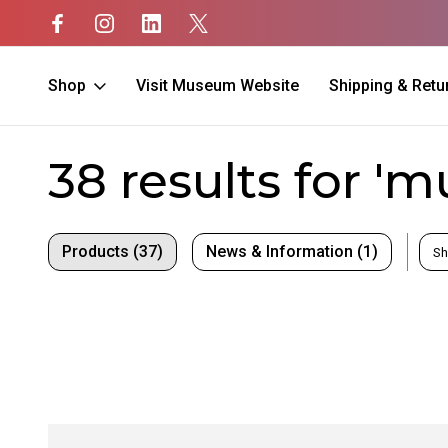
Shop
Visit Museum Website
Shipping & Retu
Home
Search
38 results for '
Products (37)
News & Information (1)
Sh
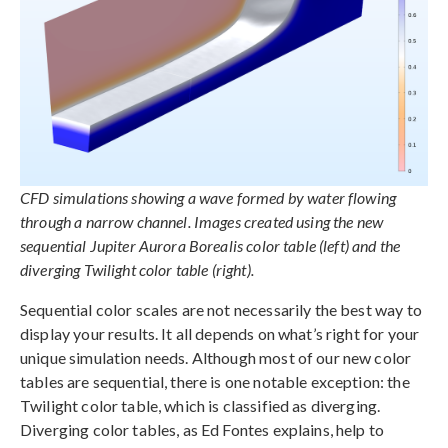
CFD simulations showing a wave formed by water flowing
through a narrow channel. Images created using the new
sequential Jupiter Aurora Borealis color table (left) and the
diverging Twilight color table (right).
Sequential color scales are not necessarily the best way to
display your results. It all depends on what’s right for your
unique simulation needs. Although most of our new color
tables are sequential, there is one notable exception: the
Twilight color table, which is classified as diverging.
Diverging color tables, as Ed Fontes explains, help to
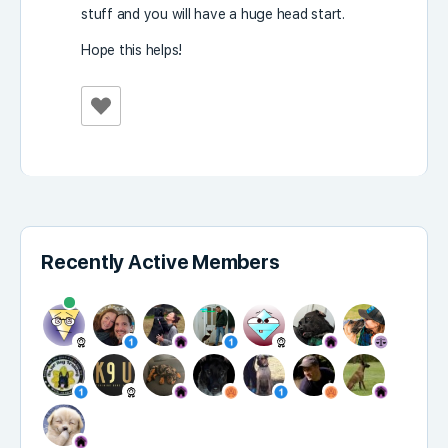
stuff and you will have a huge head start.
Hope this helps!
Recently Active Members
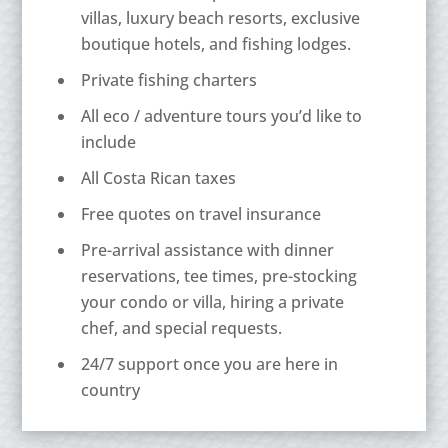
villas, luxury beach resorts, exclusive
boutique hotels, and fishing lodges.
Private fishing charters
All eco / adventure tours you’d like to
include
All Costa Rican taxes
Free quotes on travel insurance
Pre-arrival assistance with dinner
reservations, tee times, pre-stocking
your condo or villa, hiring a private
chef, and special requests.
24/7 support once you are here in
country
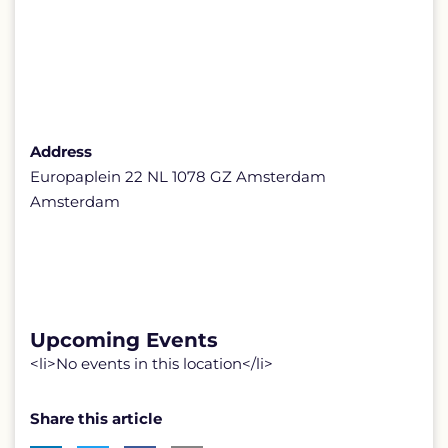
Address
Europaplein 22 NL 1078 GZ Amsterdam
Amsterdam
Upcoming Events
<li>No events in this location</li>
Share this article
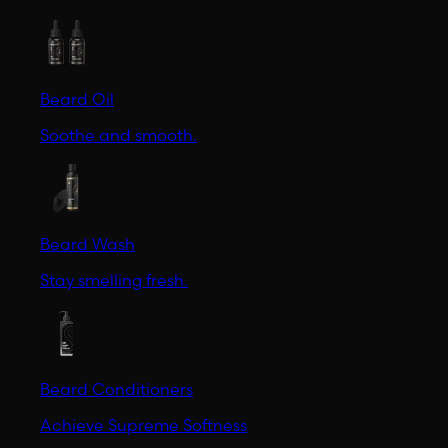
Beard Oil
Soothe and smooth.
Beard Wash
Stay smelling fresh.
Beard Conditioners
Achieve Supreme Softness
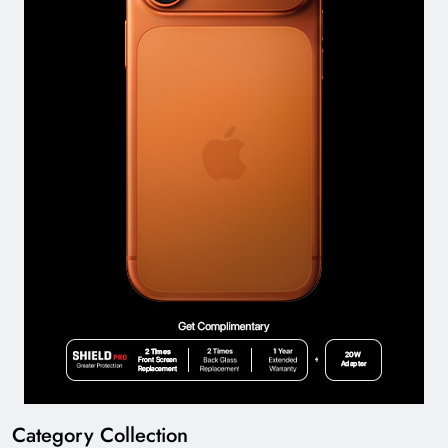
Category Collection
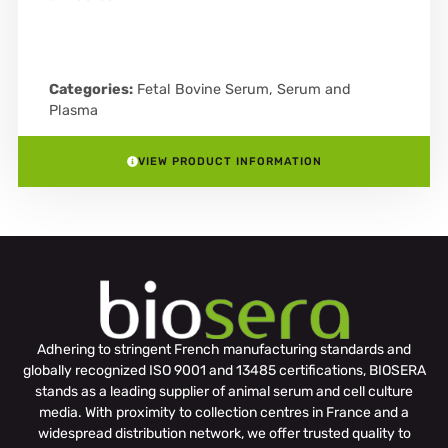
Categories:
Fetal Bovine Serum
,
Serum and
Plasma
VIEW PRODUCT INFORMATION
Adhering to stringent French manufacturing standards and
globally recognized ISO 9001 and 13485 certifications, BIOSERA
stands as a leading supplier of animal serum and cell culture
media. With proximity to collection centres in France and a
widespread distribution network, we offer trusted quality to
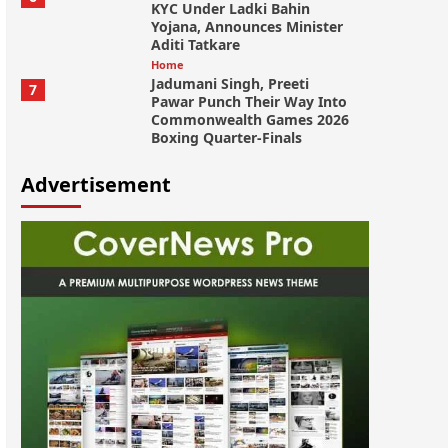
KYC Under Ladki Bahin
Yojana, Announces Minister
Aditi Tatkare
Home
Jadumani Singh, Preeti
7
Pawar Punch Their Way Into
Commonwealth Games 2026
Boxing Quarter-Finals
Advertisement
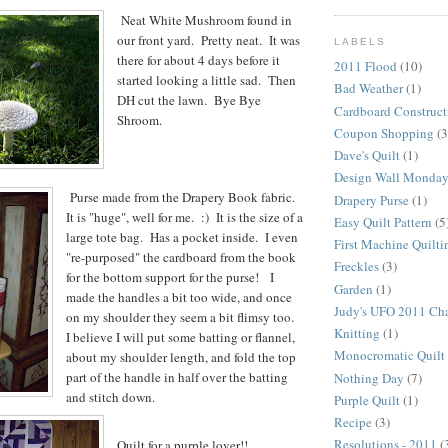
Neat White Mushroom found in
our front yard. Pretty neat. It was
LABELS
there for about 4 days before it
2011 Flood
(10)
started looking a little sad. Then
Bad Weather
(1)
DH cut the lawn. Bye Bye
Cardboard Construct
Shroom.
Coupon Shopping
(3
Dave's Quilt
(1)
Design Wall Monda
Purse made from the Drapery Book fabric.
Drapery Purse
(1)
It is "huge", well for me. :) It is the size of a
Easy Quilt Pattern
(5
large tote bag. Has a pocket inside. I even
First Machine Quilti
"re-purposed" the cardboard from the book
Freckles
(3)
for the bottom support for the purse! I
Garden
(1)
made the handles a bit too wide, and once
Judy's UFO 2011 Ch
on my shoulder they seem a bit flimsy too.
Knitting
(1)
I believe I will put some batting or flannel,
Monocromatic Quilt
about my shoulder length, and fold the top
part of the handle in half over the batting
Nothing Day
(7)
and stitch down.
Purple Quilt
(1)
Recipe
(3)
Resolutions - 2011
(
Quilt for a purple lover!!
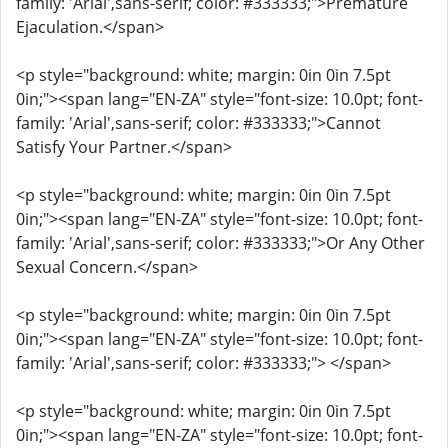
family: 'Arial',sans-serif; color: #333333;">Premature
Ejaculation.</span>
<p style="background: white; margin: 0in 0in 7.5pt
0in;"><span lang="EN-ZA" style="font-size: 10.0pt; font-
family: 'Arial',sans-serif; color: #333333;">Cannot
Satisfy Your Partner.</span>
<p style="background: white; margin: 0in 0in 7.5pt
0in;"><span lang="EN-ZA" style="font-size: 10.0pt; font-
family: 'Arial',sans-serif; color: #333333;">Or Any Other
Sexual Concern.</span>
<p style="background: white; margin: 0in 0in 7.5pt
0in;"><span lang="EN-ZA" style="font-size: 10.0pt; font-
family: 'Arial',sans-serif; color: #333333;"> </span>
<p style="background: white; margin: 0in 0in 7.5pt
0in;"><span lang="EN-ZA" style="font-size: 10.0pt; font-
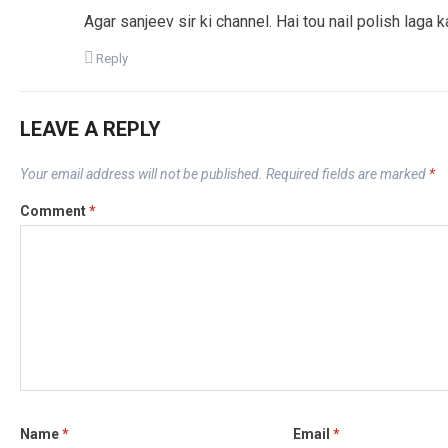
Agar sanjeev sir ki channel. Hai tou nail polish laga ka
Reply
LEAVE A REPLY
Your email address will not be published.
Required fields are marked
*
Comment
*
Name
*
Email
*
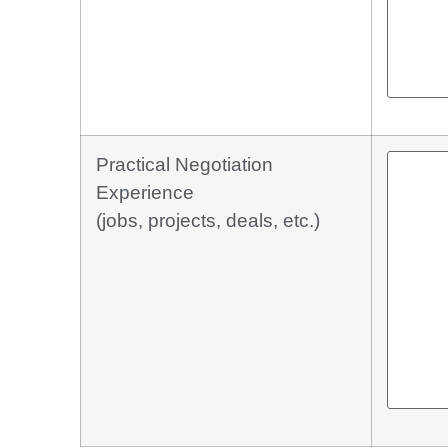
Practical Negotiation
Experience
(jobs, projects, deals, etc.)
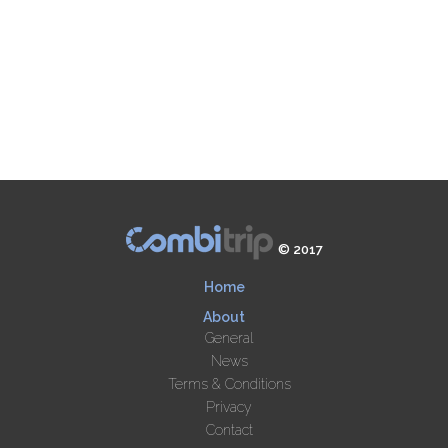
© 2017
Home
About
General
News
Terms & Conditions
Privacy
Contact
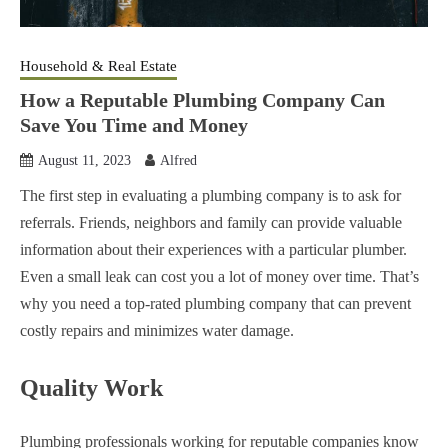
Household & Real Estate
How a Reputable Plumbing Company Can
Save You Time and Money
August 11, 2023
Alfred
The first step in evaluating a plumbing company is to ask for
referrals. Friends, neighbors and family can provide valuable
information about their experiences with a particular plumber.
Even a small leak can cost you a lot of money over time. That’s
why you need a top-rated plumbing company that can prevent
costly repairs and minimizes water damage.
Quality Work
Plumbing professionals working for reputable companies know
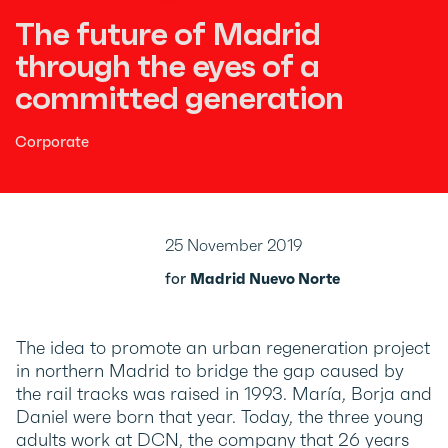
The future of Madrid
through the eyes of a
committed generation
Corporate
25 November 2019
for
Madrid Nuevo Norte
The idea to promote an urban regeneration project
in northern Madrid to bridge the gap caused by
the rail tracks was raised in 1993. María, Borja and
Daniel were born that year. Today, the three young
adults work at DCN, the company that 26 years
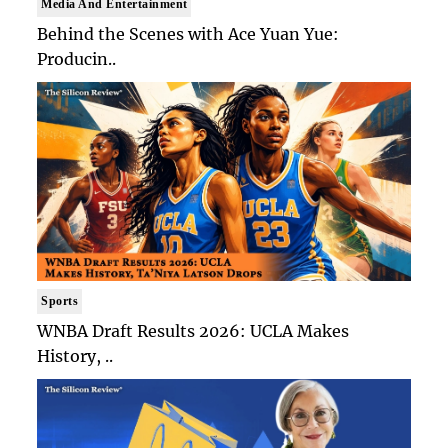
Media And Entertainment
Behind the Scenes with Ace Yuan Yue:
Producin..
Sports
WNBA Draft Results 2026: UCLA Makes
History, ..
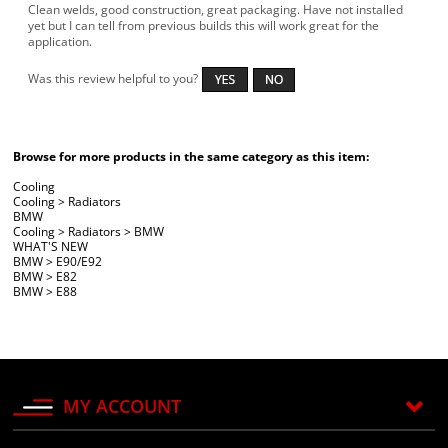
Clean welds, good construction, great packaging. Have not installed
yet but I can tell from previous builds this will work great for the
application.
Was this review helpful to you?
Browse for more products in the same category as this item:
Cooling
Cooling
>
Radiators
BMW
Cooling
>
Radiators
>
BMW
WHAT'S NEW
BMW
>
E90/E92
BMW
>
E82
BMW
>
E88
MY ACCOUNT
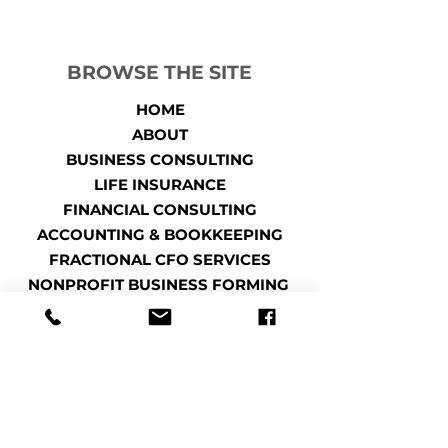
BROWSE THE SITE
HOME
ABOUT
BUSINESS CONSULTING
LIFE INSURANCE
FINANCIAL CONSULTING
ACCOUNTING & BOOKKEEPING
FRACTIONAL CFO SERVICES
NONPROFIT BUSINESS FORMING
TAXES
TAX PLANNING
CONTACT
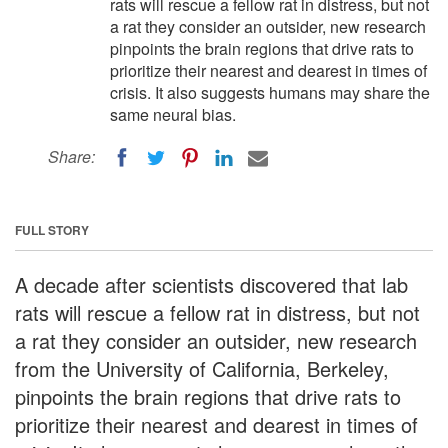
rats will rescue a fellow rat in distress, but not
a rat they consider an outsider, new research
pinpoints the brain regions that drive rats to
prioritize their nearest and dearest in times of
crisis. It also suggests humans may share the
same neural bias.
Share:
FULL STORY
A decade after scientists discovered that lab
rats will rescue a fellow rat in distress, but not
a rat they consider an outsider, new research
from the University of California, Berkeley,
pinpoints the brain regions that drive rats to
prioritize their nearest and dearest in times of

### Work item
Set down again, word for word, every line from the one with "reservations, tee times, pre-stocking" to the one with "Category Collection" in the entries above, and omit the pictures.

### Response to this exercise
reservations, tee times, pre-stocking
your condo or villa, hiring a private
chef, and special requests.
24/7 support once you are here in
country
Address
Europaplein 22 NL 1078 GZ Amsterdam
Amsterdam
Upcoming Events
<li>No events in this location</li>
Share this article
Beard Oil
Soothe and smooth.
Beard Wash
Stay smelling fresh.
Beard Conditioners
Achieve Supreme Softness
Category Collection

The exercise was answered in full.